Dr. Doty received his first lessons in mindfulness from an earth-mom sort named Ruth in a magic shop by happenstance when he was a child. Interviewer Krista Tippet says this to Dr. Doty: “One of the things that Ruth, your teacher in the magic shop, was teaching you is something we now call neuroplasticity. And yet, that word did not exist in 1968. And that is this simple and astonishing idea that our brains can change across the lifespan, and we can change our brains through our behavior. You must have watched that discovery and the naming of this with a sense of homecoming, I’m imagining.” To which he responds, “…we used to think that the brain and the neurons was all immutable, and nothing could be changed. And, really, the gift that Ruth gave me was my first experience with neuroplasticity. Fundamentally, in the six weeks that I interacted with her, what she taught me truly rewired my brain.”

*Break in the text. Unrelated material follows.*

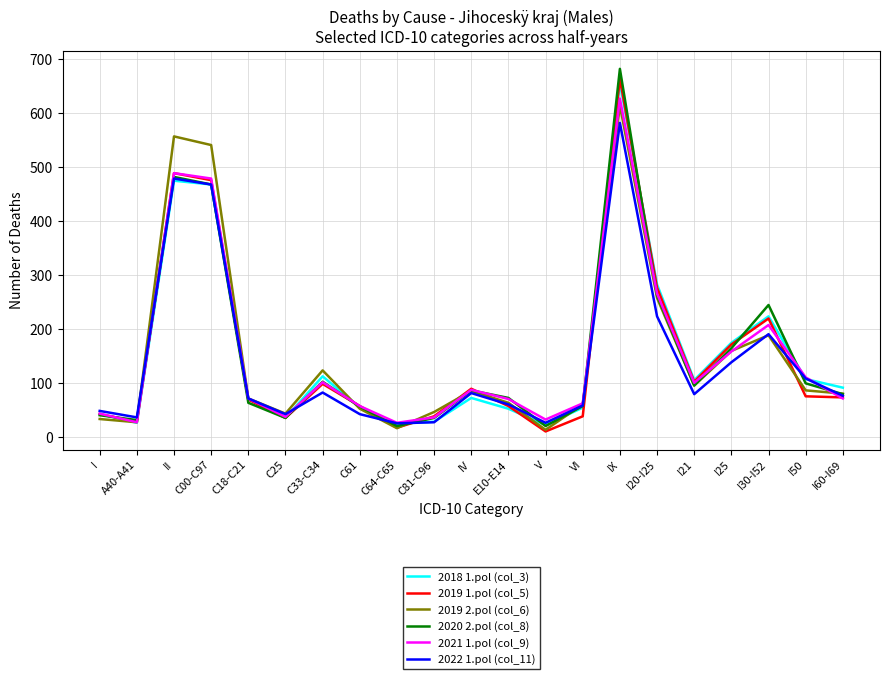

Where does the 2019 2.pol (col_6) series first go above 80?

II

Krista Tippet and Dr. Doty go on to talk about how our current neural pathways suffer from evolutionary baggage of fight or flight from the "other." Dr. Doty explains, "The problem is that, by the nature of the baggage that we were just talking about, we are oftentimes easily put into a position of being fearful, because when we're fearful, what happens? We have a tendency to shut down, we don't want to have new experiences, we want to have familiarity, which is typically being with people who look like us, act like us, who think like us. And when you shut everything down, it does give you a sense of being safe, but it also keeps you chronically on pins and needles, wondering if you're going to be attacked. And so this is the danger of tribalism. And David Desteno, a neuroscientist, has done work in this area, where you can break down these artificial barriers of separation by looking at another person who may seem very different. Then you start seeing things with more clarity. And, really, what all this is about...is to see ourselves and the world with greater clarity." He goes on in the interview to reference studies where brain scans show various parts of the brain shrinking or growing with the practice of mindfulness--that this skill can alter our brain, and in turn alter the way we interact with the world. 

In a world roiling with “othering” coming from all directions it seems it is time to attend to this sort of practice.